**Task prompt:**
Set down all of the data exactly. Pictures stay out of the copy.

(Data items)
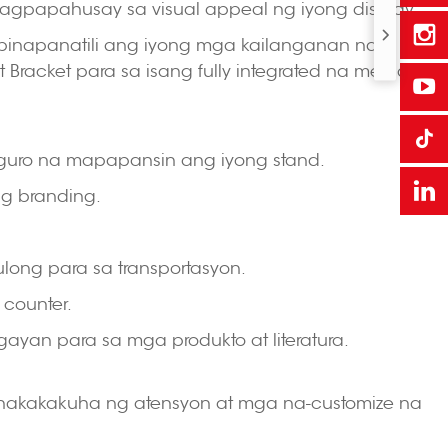
nagpapahusay sa visual appeal ng iyong display.
, pinapanatili ang iyong mga kailanganan na
racket para sa isang fully integrated na media
siguro na mapapansin ang iyong stand.
ng branding.
long para sa transportasyon.
 counter.
gayan para sa mga produkto at literatura.
 nakakakuha ng atensyon at mga na-customize na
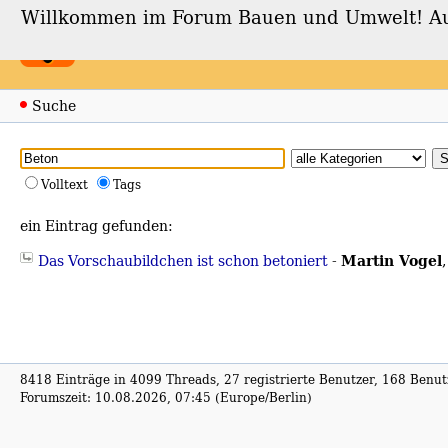
Willkommen im Forum Bauen und Umwelt! Auch
Forum Bauen und Umwe
Suche
Volltext
Tags
ein Eintrag gefunden:
Martin Vogel
Das Vorschaubildchen ist schon betoniert
-
8418 Einträge in 4099 Threads, 27 registrierte Benutzer, 168 Benutz
Forumszeit: 10.08.2026, 07:45 (Europe/Berlin)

**Solution to this task:**
nagpapahusay sa visual appeal ng iyong display.
, pinapanatili ang iyong mga kailanganan na
racket para sa isang fully integrated na media
siguro na mapapansin ang iyong stand.
ng branding.
long para sa transportasyon.
 counter.
gayan para sa mga produkto at literatura.
 nakakakuha ng atensyon at mga na-customize na
Willkommen im Forum Bauen und Umwelt! Auch
Forum Bauen und Umwe
Suche
Volltext
Tags
ein Eintrag gefunden:
Martin Vogel
Das Vorschaubildchen ist schon betoniert
-
8418 Einträge in 4099 Threads, 27 registrierte Benutzer, 168 Benutz
Forumszeit: 10.08.2026, 07:45 (Europe/Berlin)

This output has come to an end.